Now, here is a little quirk that the ICE exchange has. I call it a quirk because it drives me crazy. Instead of creating their settlement price after the close, like most exchanges do, they create a settlement price and continue to trade for an extended period depending on the market involved.
Let's look at Sugar again. The contract specification for Sugar shows that the electronic exchange opens at 3:30 EST and closes at 14:00 EST. Just like any other market right? It has an open and a close time. Here is where it gets tricky. That settlement price we were discussing earlier is created between 13:28 and 13:30 EST each day. There is no pause in trading at this time, we simply keep on trading until 14:00 EST when the trading stops. This can create all kinds of confusion to an uninformed trader. When you come in the next day, your charts will have two closes for Sugar. If you look at a daily chart and an intra-day chart, you will see this discrepancy. The daily chart will post the settlement price that occurred at 13:28 to 13:30 EST and the intra-day chart will show the close from 14:00 EST. A lot can happen in 30 minutes of trading so these two numbers are usually far apart. If you are a gap trader, you can see where this is a problem. Which price has to be touched to close the gap? If you are calculating floor trader pivots, which close do you use? The answer I came up with is always use settlement price. Larger time frames rule and that is where settlement prices are found.

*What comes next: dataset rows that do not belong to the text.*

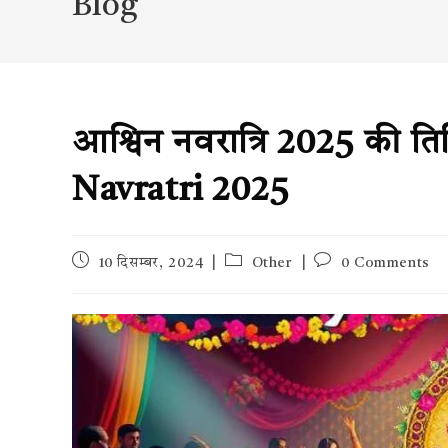
Blog
आश्विन नवरात्रि 2025 की त
Navratri 2025
Post
Post
Post
10 दिसम्बर, 2024
Other
0 Comments
published:
category:
comments: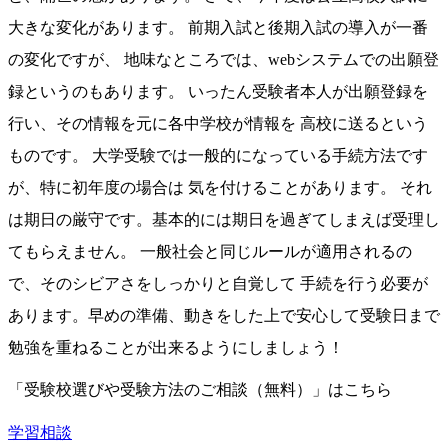
大きな変化があります。 前期入試と後期入試の導入が一番
の変化ですが、 地味なところでは、webシステムでの出願登
録というのもあります。 いったん受験者本人が出願登録を
行い、その情報を元に各中学校が情報を 高校に送るという
ものです。 大学受験では一般的になっている手続方法です
が、特に初年度の場合は 気を付けることがあります。 それ
は期日の厳守です。基本的には期日を過ぎてしまえば受理し
てもらえません。 一般社会と同じルールが適用されるの
で、そのシビアさをしっかりと自覚して 手続を行う必要が
あります。早めの準備、動きをした上で安心して受験日まで
勉強を重ねることが出来るようにしましょう！
「受験校選びや受験方法のご相談（無料）」はこちら
学習相談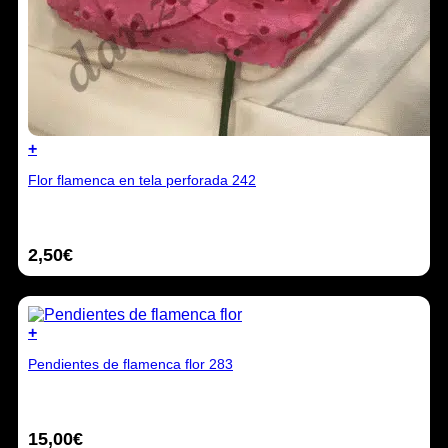
+
Este
Flor flamenca en tela perforada 242
producto
tiene
múltiples
variantes.
2,50
€
Las
opciones
se
pueden
elegir
+
en
la
Pendientes de flamenca flor 283
página
de
producto
15,00
€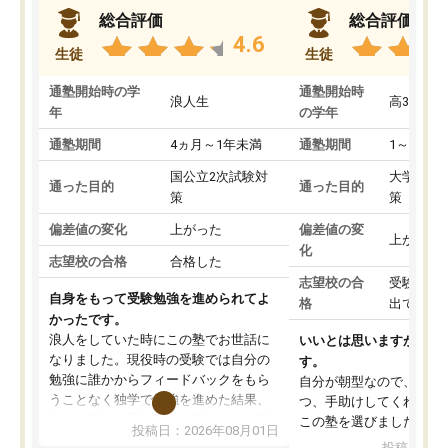
総合評価
総合評価
4.6
生徒
生徒
通塾開始時の学
通塾開始時
浪人生
高3
年
の学年
通塾期間
4ヵ月～1年未満
通塾期間
1～3ヵ月
国公立2次試験対
大学入学
通った目的
通った目的
策
策
偏差値の変化
上がった
偏差値の変
上がった
化
志望校の合格
合格した
志望校の合
受験して
自身をもって受験勉強を進められてよ
格
出ていな
かったです。
浪人をしていた時にこの塾でお世話に
いいとは思いますが、料
なりました。現役時の受験では自分の
す。
勉強に誰かからフィードバックをもら
自分が朝型なので、自習
うことなく独学で勉強を進めた結果、
つ、手助けしてくれる設
入試本番に地歴の学習が間に合わず不
この塾を選びました。
投稿日：2026年08月01日
合格となってしまいました。その経験
投稿日：20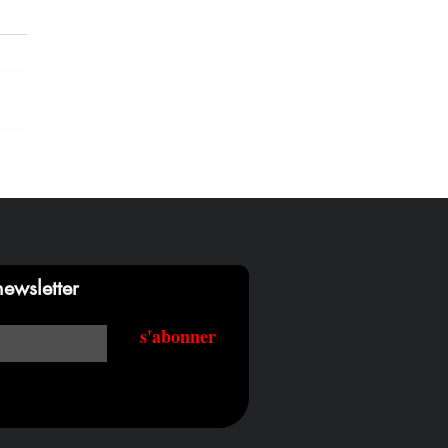
ewsletter
s'abonner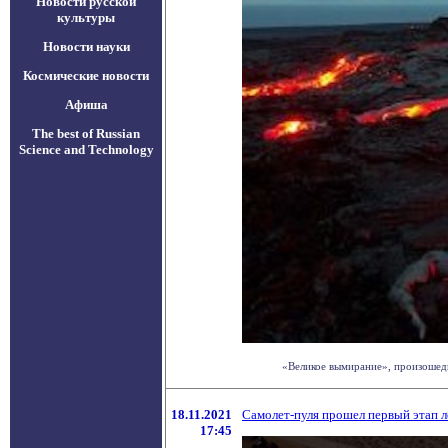
Новости русской
культуры
Новости науки
Космические новости
Афиша
The best of Russian
Science and Technology
«Великое вымирание», произошедш
18.11.2021
Самолет-пуля прошел первый этап 
17:45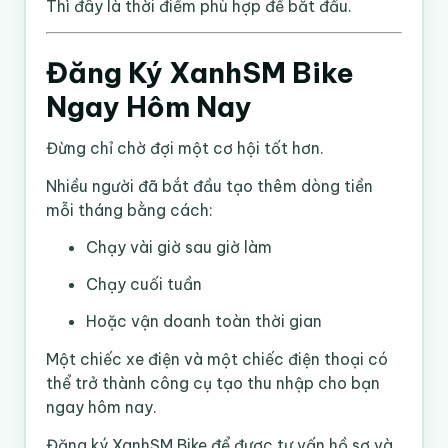
Thì đây là thời điểm phù hợp để bắt đầu.
Đăng Ký XanhSM Bike
Ngay Hôm Nay
Đừng chỉ chờ đợi một cơ hội tốt hơn.
Nhiều người đã bắt đầu tạo thêm dòng tiền
mỗi tháng bằng cách:
Chạy vài giờ sau giờ làm
Chạy cuối tuần
Hoặc vận doanh toàn thời gian
Một chiếc xe điện và một chiếc điện thoại có
thể trở thành công cụ tạo thu nhập cho bạn
ngay hôm nay.
Đăng ký XanhSM Bike để được tư vấn hồ sơ và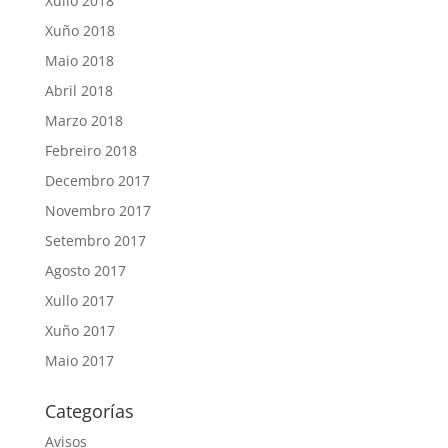
Xullo 2018
Xuño 2018
Maio 2018
Abril 2018
Marzo 2018
Febreiro 2018
Decembro 2017
Novembro 2017
Setembro 2017
Agosto 2017
Xullo 2017
Xuño 2017
Maio 2017
Categorías
Avisos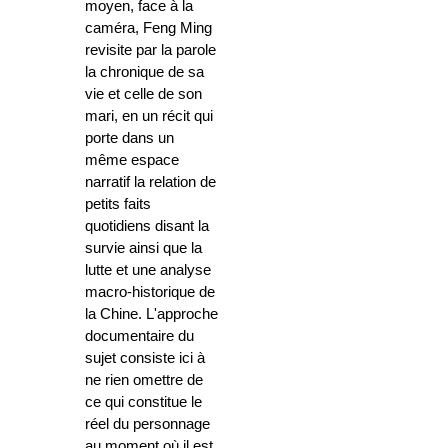
moyen, face à la
caméra, Feng Ming
revisite par la parole
la chronique de sa
vie et celle de son
mari, en un récit qui
porte dans un
même espace
narratif la relation de
petits faits
quotidiens disant la
survie ainsi que la
lutte et une analyse
macro-historique de
la Chine. L'approche
documentaire du
sujet consiste ici à
ne rien omettre de
ce qui constitue le
réel du personnage
au moment où il est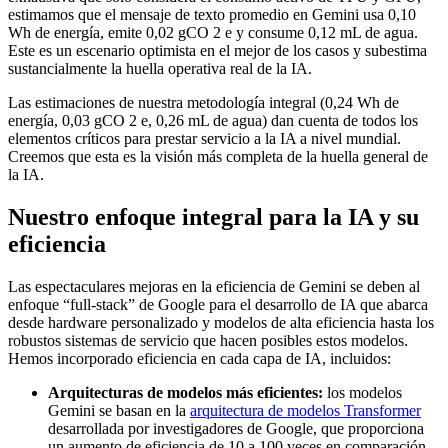
estimamos que el mensaje de texto promedio en Gemini usa 0,10
Wh de energía, emite 0,02 gCO 2 e y consume 0,12 mL de agua.
Este es un escenario optimista en el mejor de los casos y subestima
sustancialmente la huella operativa real de la IA.
Las estimaciones de nuestra metodología integral (0,24 Wh de
energía, 0,03 gCO 2 e, 0,26 mL de agua) dan cuenta de todos los
elementos críticos para prestar servicio a la IA a nivel mundial.
Creemos que esta es la visión más completa de la huella general de
la IA.
Nuestro enfoque integral para la IA y su
eficiencia
Las espectaculares mejoras en la eficiencia de Gemini se deben al
enfoque “full-stack” de Google para el desarrollo de IA que abarca
desde hardware personalizado y modelos de alta eficiencia hasta los
robustos sistemas de servicio que hacen posibles estos modelos.
Hemos incorporado eficiencia en cada capa de IA, incluidos:
Arquitecturas de modelos más eficientes:
los modelos
Gemini se basan en la
arquitectura de modelos Transformer
desarrollada por investigadores de Google, que proporciona
un aumento de eficiencia de 10 a 100 veces en comparación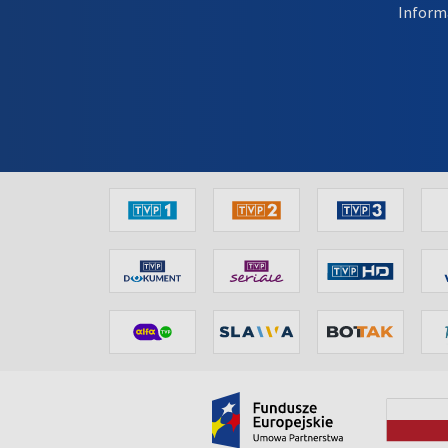
Inform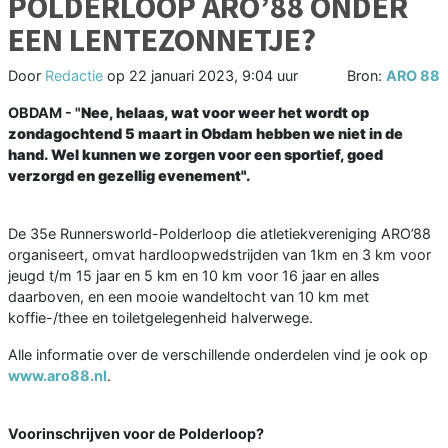
POLDERLOOP ARO’88 ONDER
EEN LENTEZONNETJE?
Door
Redactie
op
22 januari 2023, 9:04 uur
Bron:
ARO 88
OBDAM - "
Nee, helaas, wat voor weer het wordt op
zondagochtend 5 maart in Obdam hebben we niet in de
hand. Wel kunnen we zorgen voor een sportief, goed
verzorgd en gezellig evenement".
De 35e Runnersworld-Polderloop die atletiekvereniging ARO’88
organiseert, omvat hardloopwedstrijden van 1km en 3 km voor
jeugd t/m 15 jaar en 5 km en 10 km voor 16 jaar en alles
daarboven, en een mooie wandeltocht van 10 km met
koffie-/thee en toiletgelegenheid halverwege.
Alle informatie over de verschillende onderdelen vind je ook op
www.aro88.nl
.
Voorinschrijven voor de Polderloop?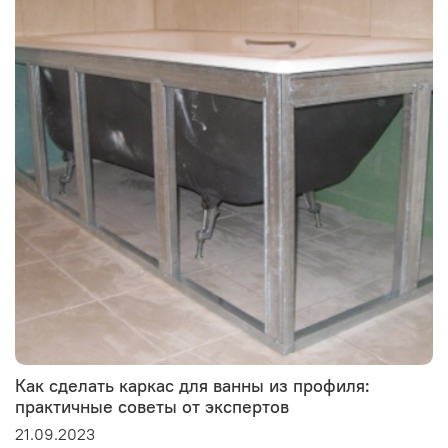
Как сделать каркас для ванны из профиля:
практичные советы от экспертов
21.09.2023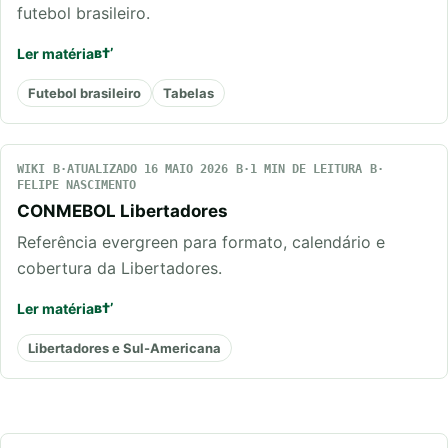
futebol brasileiro.
Ler matéria
Futebol brasileiro
Tabelas
WIKI
ATUALIZADO 16 MAIO 2026
1 MIN DE LEITURA
FELIPE NASCIMENTO
CONMEBOL Libertadores
Referência evergreen para formato, calendário e
cobertura da Libertadores.
Ler matéria
Libertadores e Sul-Americana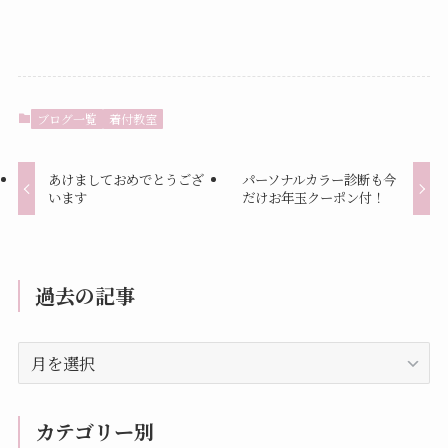
ブログ一覧
着付教室
あけましておめでとうござ
パーソナルカラー診断も今
います
だけお年玉クーポン付！
過去の記事
過
去
の
記
カテゴリー別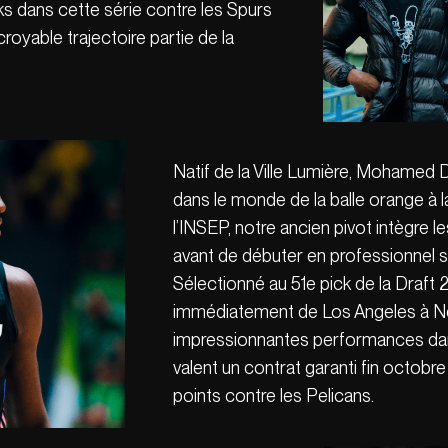
s dans cette série contre les Spurs
oyable trajectoire partie de la
Natif de la Ville Lumière, Mohamed 
dans le monde de la balle orange à 
l’INSEP, notre ancien pivot intègre l
avant de débuter en professionnel 
Sélectionné au 51e pick de la Draft
immédiatement de Los Angeles à N
impressionnantes performances da
valent un contrat garanti fin octobr
points contre les Pelicans.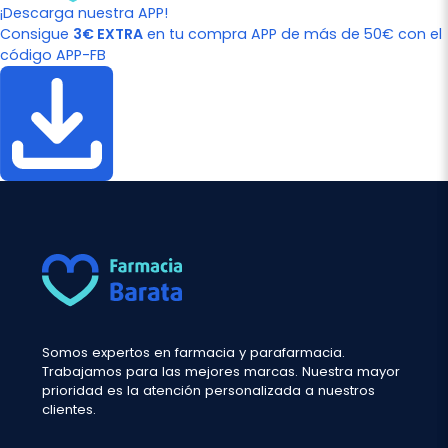
¡Descarga nuestra APP!
Consigue
3€ EXTRA
en tu compra APP de más de 50€ con el
código APP-FB
Somos expertos en farmacia y parafarmacia.
Trabajamos para las mejores marcas. Nuestra mayor
prioridad es la atención personalizada a nuestros
clientes.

I have done research on this question of why do we settle before we close. Upon contacting the exchange, where you would expect to get the correct answer, I hear "it's just done that way." Guess that is why they get paid the big bucks? It wasn't long before I found out from a trader friend in Chicago that the reason is that when the pits were open for trading, that the markets settled at this time. I guess human nature and habits really don't change.
The Cocoa market is much the same. This market opens at 4:00 EST and closes at 14:00 EST. However, the actual settlement price for the trading day is calculated between 11:48 and 11:50 EST. If you do some research from when Cocoa traded in the pits at the NYBOT, you will see that this market closed and settled at 11:50 EST. When you start your trading day and you will be looking at Cocoa, make sure to use the 11:50 EST settlement price as the actual close from the previous day, not the 14:00 EST close.
I am not saying what the ICE exchange does is right or wrong, but you can certainly see where the confusion can come from. By bringing this to your attention, I hope it spares you some frustration and possibly capital loss. For these very reasons, I always encourage traders to know the market they are about to invest hard-earned capital in.
Hoping that everybody is off to a good start to trading this year and that you are following your rules as you move onto fulfilling your dream of trading for a living.